Minimum Viable Documentation – How Much is Enough?
In Agile product management, the execution team’s primary purpose is to ship working software every two weeks. Documentation, whether it be wireframes, process flows, or experience maps, exists to get stakeholders aligned and continue forward movement. At Revelry, this is how we get our stakeholders aligned faster, keep everyone on the same page, and utilize just enough documentation.
The Kickoff Meeting
At the start of a major sprint, we organize a kickoff meeting and invite all stakeholders, including clients, designers, and engineers to review user stories, their business value, and the lists of acceptance criteria.
Here’s an experience map one of our teams collectively sketched out at the start of a sprint for Kickoff, a product we are building in-house to make it easier for agile dev shops to get projects started faster and more painlessly:
In another world, this deliverable would have been produced in a drawn-out 3-week structured accelerated visioning engagement, with endless client meetings and unproductive back-and-forth.
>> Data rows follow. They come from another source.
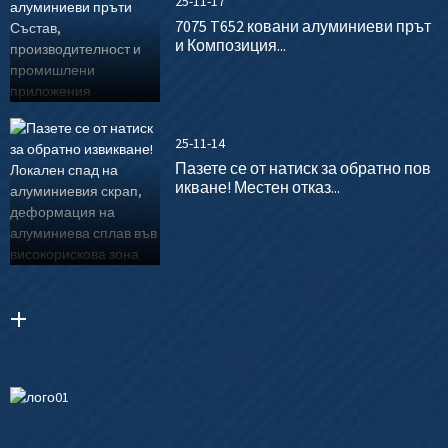
25-11-17
7075 T652 ковани алуминиеви прът
и Композиция...
25-11-14
Пазете се от натиск за обратно пов
икване! Местен отказ...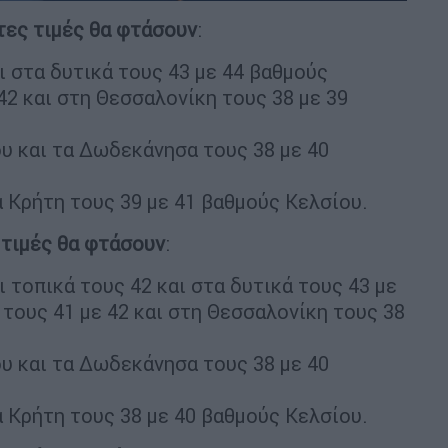
στες τιμές θα φτάσουν
:
ι στα δυτικά τους 43 με 44 βαθμούς
42 και στη Θεσσαλονίκη τους 38 με 39
ου και τα Δωδεκάνησα τους 38 με 40
ια Κρήτη τους 39 με 41 βαθμούς Κελσίου.
ς τιμές θα φτάσουν
:
ι τοπικά τους 42 και στα δυτικά τους 43 με
 τους 41 με 42 και στη Θεσσαλονίκη τους 38
ου και τα Δωδεκάνησα τους 38 με 40
ια Κρήτη τους 38 με 40 βαθμούς Κελσίου.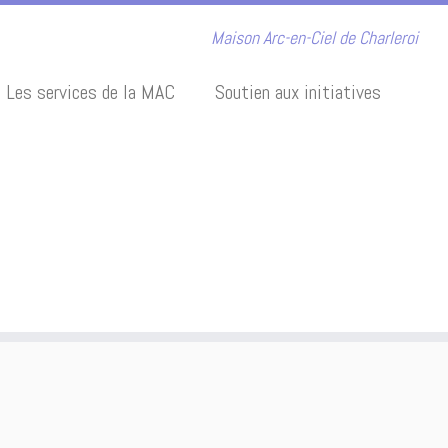
Maison Arc-en-Ciel de Charleroi
Les services de la MAC
Soutien aux initiatives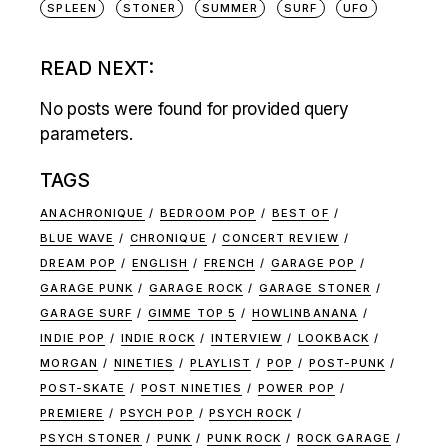
SPLEEN
STONER
SUMMER
SURF
UFO
READ NEXT:
No posts were found for provided query
parameters.
TAGS
ANACHRONIQUE
BEDROOM POP
BEST OF
BLUE WAVE
CHRONIQUE
CONCERT REVIEW
DREAM POP
ENGLISH
FRENCH
GARAGE POP
GARAGE PUNK
GARAGE ROCK
GARAGE STONER
GARAGE SURF
GIMME TOP 5
HOWLINBANANA
INDIE POP
INDIE ROCK
INTERVIEW
LOOKBACK
MORGAN
NINETIES
PLAYLIST
POP
POST-PUNK
POST-SKATE
POST NINETIES
POWER POP
PREMIERE
PSYCH POP
PSYCH ROCK
PSYCH STONER
PUNK
PUNK ROCK
ROCK GARAGE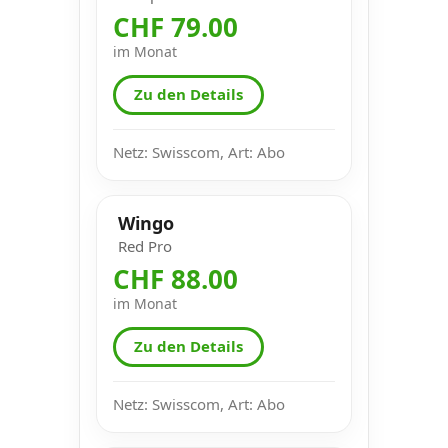
CHF 79.00
im Monat
Zu den Details
Netz: Swisscom, Art: Abo
Wingo
Red Pro
CHF 88.00
im Monat
Zu den Details
Netz: Swisscom, Art: Abo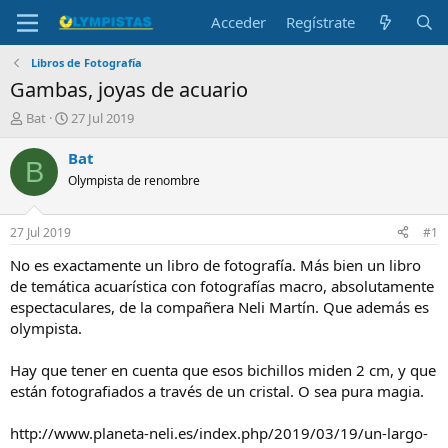
Acceder
Regístrate
Libros de Fotografía
Gambas, joyas de acuario
I
F
Bat
27 Jul 2019
n
e
i
c
Bat
B
c
h
Olympista de renombre
i
a
a
d
d
e
27 Jul 2019
#1
o
i
r
n
No es exactamente un libro de fotografía. Más bien un libro
d
i
de temática acuarística con fotografías macro, absolutamente
e
c
espectaculares, de la compañera Neli Martín. Que además es
l
i
olympista.
t
o
e
Hay que tener en cuenta que esos bichillos miden 2 cm, y que
m
a
están fotografiados a través de un cristal. O sea pura magia.
http://www.planeta-neli.es/index.php/2019/03/19/un-largo-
Here at Revelry, we focus on getting to the right idea or feature set first. As a result, the product owner is able to align the design and engineering teams on the sprint’s goals quickly and effectively, leaving more time for actual work to get done.
During the Sprint
No matter how good your requirements gathering sessions are, there are always questions, new ideas, and thoughts that pop up during a sprint. In fact, we encourage an iterative style of software development and maintain a commitment to shipping the best product we can, a philosophy that keeps us flexible and decisive during implementation.
We also do everything possible to make sure there is active involvement not only from the client throughout each sprint, but also internally within the execution team. True to agile, we meet every morning for daily stand ups and keep conversations flowing all day in project-specific Slack channels.
So, what happens when someone gets stuck?
The typical workflow involves an engineer building out basic functionality and passing off a branch to a designer to apply styles, or a designer stubbing out screens for engineers to implement functionality after.
Similarly, engineers often need more details to implement a feature. The following shows a user story that has initial guidance laid out and the real time requirements gathering that followed:
Seeing a gap in the initial acceptance criteria, I took the time to outline specific scenarios and the appropriate interactions we would need to effectively code up this feature, all the while keeping the client up-to-date on our latest thinking.
The best feedback and the ultimate realignment happens when you put an experience in front of users. The more time you have to code, the more complete an experience is, the better the feedback you will get. So, with a commitment to ship the best product, we do everything we can do maintain forward velocity.
Coming from a big upfront design world, I still have great confidence in bringing together smart people to exhaustively think through business goals, process flows, use cases, etc. The issue here, though, especially in today’s world of constant change, is that we can never figure it out all at once. So the intent isn’t to be less comprehensive, but to create just enough documentation to get the job done at the highest standard of quality. We can get 95% there once, but as soon as the brain trust disbands and e-mails take weeks to return, while user research upends the entire product — what then?
Just enough documentation is about committing to getting there 100%, time and time again.